Here in Wisconsin, ornate box turtles are an endangered species and the only endangered species on exhibit here at the zoo. They are declining in Wisconsin because they do not have the same amount of habitat they once did. They are also being illegally captured and sold in the pet trade.
They are called ornate box turtles because of the distinct pattern on their carapace (upper shell) of yellowish lines on a black or brown background. They are also able to completely close their plastron (lower shell) to ward off predators. They only get to about 4-5 inches long with the biggest being found in Kansas at 6 ½ inches. Females are slightly larger than males and have yellowish brown eyes. Males typically have red eyes.
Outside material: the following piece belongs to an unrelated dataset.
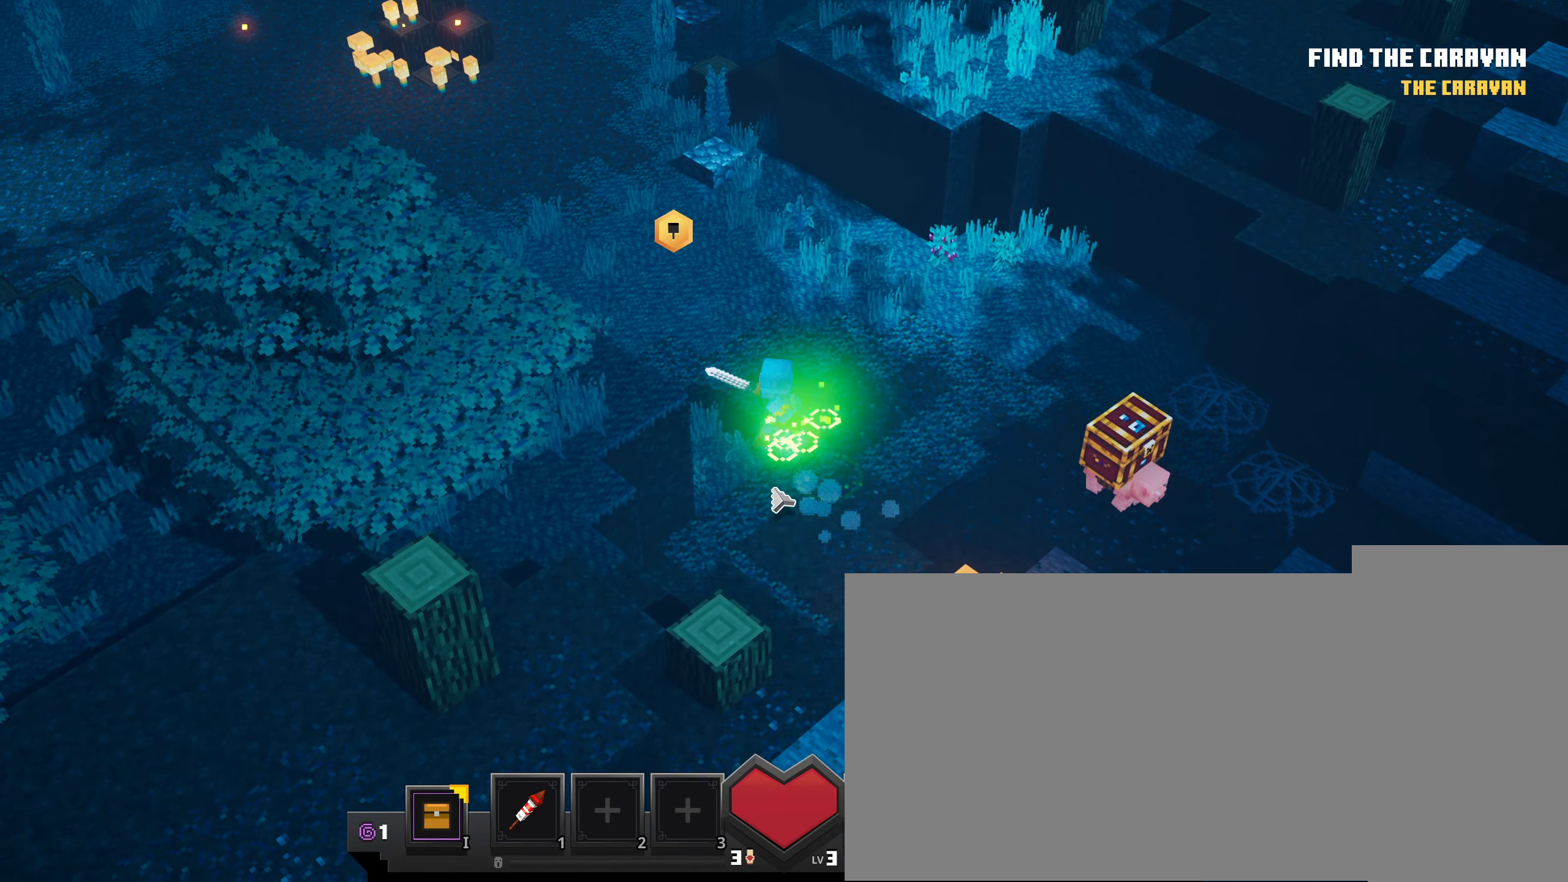
{"keys": [], "mouse": ["left"], "events": [[334, "mouse_left", "up"], [434, "mouse_left", "down"]]}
They are most active from April to October during temperatures 60-95 degrees F. When the temperature starts dropping in October they stop eating and start to dig into the ground to hibernate. You will be able to see them again in spring when they wake up around April. Box turtles, like most reptiles, are ectothermic (cold-blooded) and regulate their body temperature by basking in the sun during the cooler morning and evening hours, while seeking shade during hotter times of day.
The geographic distribution of the ornate box turtle includes a large part of the Midwest, from Wisconsin to the Gulf of Mexico and from Louisiana to Colorado. It was first discovered in Nebraska in 1795, where "vast numbers" were found. The turtle is usually found in grasslands and on land rather than in water; they have been found in all habitat types of the Great Plains except aquatic, though most references indicate they prefer open grass or prairie lands.
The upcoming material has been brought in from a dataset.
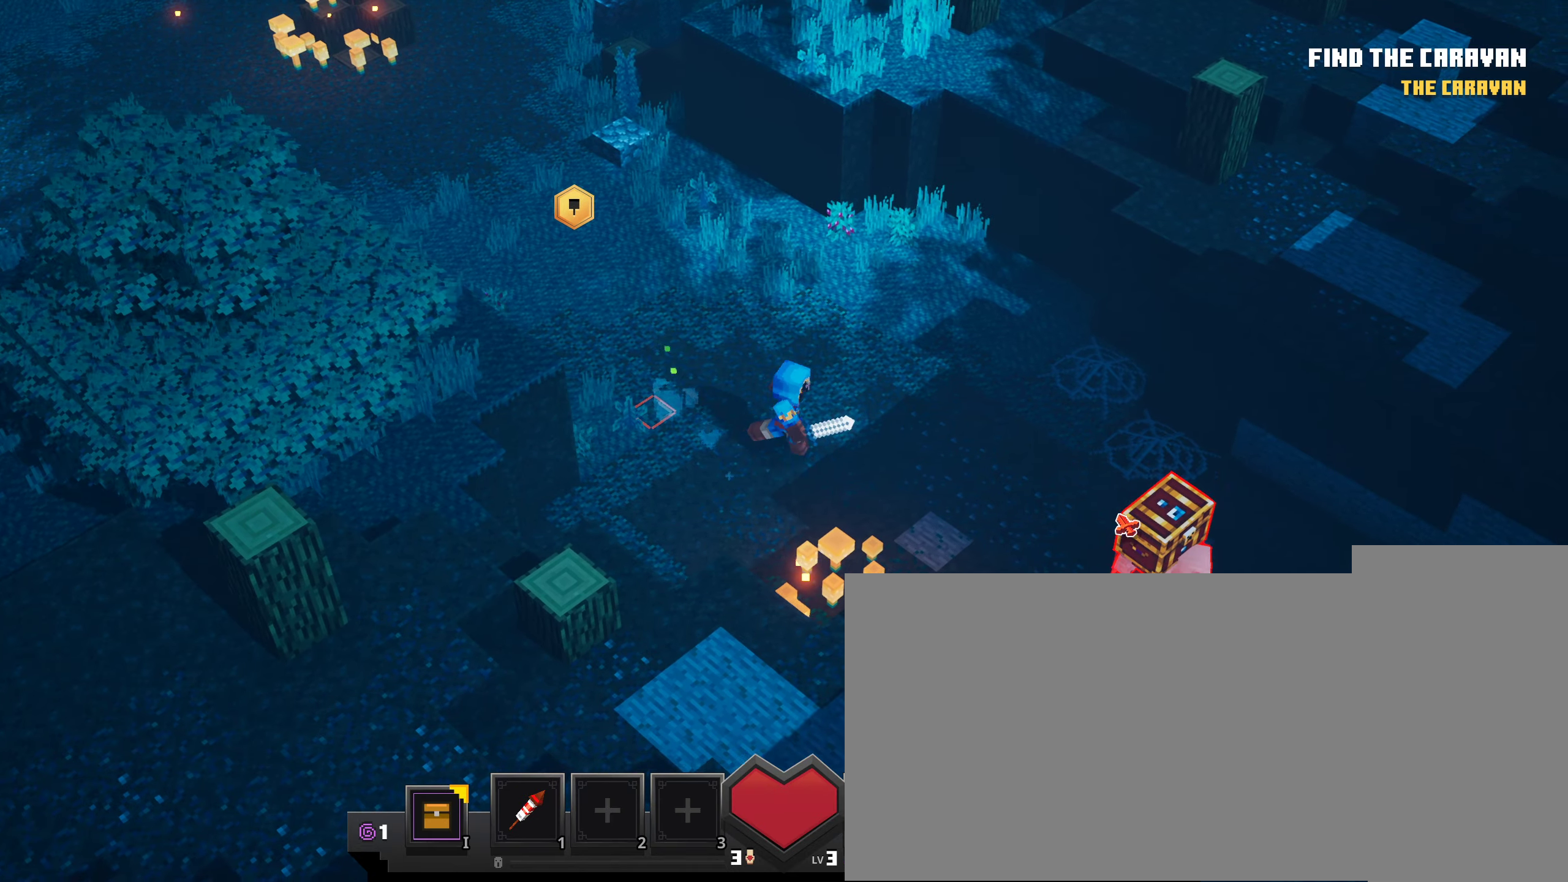
{"keys": [], "mouse": ["right"], "events": [[50, "mouse_left", "up"], [100, "mouse_left", "down"], [250, "mouse_left", "up"], [250, "mouse_right", "down"]]}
Ornates like to live in oak savannas, which are areas that are mostly covered in grassland with some sporadic oak trees.
Breeding usually occurs right after hibernation in late march/ early April. They hatch after an average of 70 days. Like other box turtles, the sex of ornate box turtles can be determined by incubation temperature. At 80 degrees, a clutch will exhibit a fairly even mix of males and females. Eggs incubated at 72 degrees will produce mostly to all male turtles. An incubation temperature of 88 degrees will produce nearly all females.
In the wild: 32-37 years
In human care: 40+ years
Ornate box turtles are omnivorous; they eat meat, fruit, and vegetables, but prefer meat. In the wild they eat beetles, caterpillars, grasshoppers, earthworms, and dead vertebrates. They also eat berries and cactus.